Scanned Single-Electron Probe inside a Silicon Electronic Device
journal contributionposted on 15.06.2020 by Kevin S. H. Ng, Benoit Voisin, Brett C. Johnson, Jeffrey C. McCallum, Joe Salfi, Sven Rogge
Any type of content formally published in an academic journal, usually following a peer-review process.
Solid-state devices can be fabricated at the atomic scale, with applications ranging from classical logic to current standards and quantum technologies. Although it is very desirable to probe these devices and the quantum states they host at the atomic scale, typical methods rely on long-ranged capacitive interactions, making this difficult. Here, we probe a silicon electronic device at the atomic scale using a localized electronic quantum dot induced directly within the device at a desired location, using the biased tip of a low-temperature scanning tunneling microscope.

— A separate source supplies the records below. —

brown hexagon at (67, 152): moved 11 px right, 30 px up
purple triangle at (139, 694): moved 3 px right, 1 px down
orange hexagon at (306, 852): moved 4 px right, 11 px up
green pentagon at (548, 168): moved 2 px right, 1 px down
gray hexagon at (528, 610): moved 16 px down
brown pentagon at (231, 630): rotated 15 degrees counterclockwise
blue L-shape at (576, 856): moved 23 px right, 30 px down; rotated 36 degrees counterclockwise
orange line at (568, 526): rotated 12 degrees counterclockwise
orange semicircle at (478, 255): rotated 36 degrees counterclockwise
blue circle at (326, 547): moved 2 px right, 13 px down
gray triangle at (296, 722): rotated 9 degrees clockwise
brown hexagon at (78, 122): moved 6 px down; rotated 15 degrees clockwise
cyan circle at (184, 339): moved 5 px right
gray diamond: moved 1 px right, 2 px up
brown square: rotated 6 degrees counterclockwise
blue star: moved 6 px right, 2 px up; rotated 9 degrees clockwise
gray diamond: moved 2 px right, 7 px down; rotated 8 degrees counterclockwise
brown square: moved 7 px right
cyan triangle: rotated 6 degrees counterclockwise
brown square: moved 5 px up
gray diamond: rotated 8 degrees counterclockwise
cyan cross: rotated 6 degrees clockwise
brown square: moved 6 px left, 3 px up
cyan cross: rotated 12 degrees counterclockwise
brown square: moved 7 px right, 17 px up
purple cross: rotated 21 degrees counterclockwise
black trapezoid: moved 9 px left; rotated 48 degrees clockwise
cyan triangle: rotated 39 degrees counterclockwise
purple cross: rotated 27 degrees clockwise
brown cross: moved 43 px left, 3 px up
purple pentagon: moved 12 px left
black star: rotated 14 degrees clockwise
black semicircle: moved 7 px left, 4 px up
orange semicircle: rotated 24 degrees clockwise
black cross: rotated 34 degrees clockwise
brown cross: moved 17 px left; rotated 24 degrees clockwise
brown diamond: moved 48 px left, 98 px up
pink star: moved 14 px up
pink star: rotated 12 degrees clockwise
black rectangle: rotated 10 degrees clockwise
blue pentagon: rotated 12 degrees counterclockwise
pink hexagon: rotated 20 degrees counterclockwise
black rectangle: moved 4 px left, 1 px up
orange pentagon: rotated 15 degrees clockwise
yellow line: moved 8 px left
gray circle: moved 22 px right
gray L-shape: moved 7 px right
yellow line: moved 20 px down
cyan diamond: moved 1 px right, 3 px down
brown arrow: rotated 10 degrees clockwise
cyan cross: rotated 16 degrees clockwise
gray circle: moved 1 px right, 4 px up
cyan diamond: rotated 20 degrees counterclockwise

We demonstrate control over short-ranged tunnel coupling interactions of the quantum dot with the device’s source reservoir using sub-nanometer position control of the tip and the quantum dot energy level using a voltage applied to the device’s gate reservoir. Despite the ∼1 nm proximity of the quantum dot to the metallic tip, we find that the gate provides sufficient capacitance to enable a high degree of electric control. Combined with atomic-scale imaging, we use the quantum dot to probe applied electric fields and charge in individual defects in the device. This capability is expected to aid in the understanding of atomic-scale devices and the quantum states realized in them.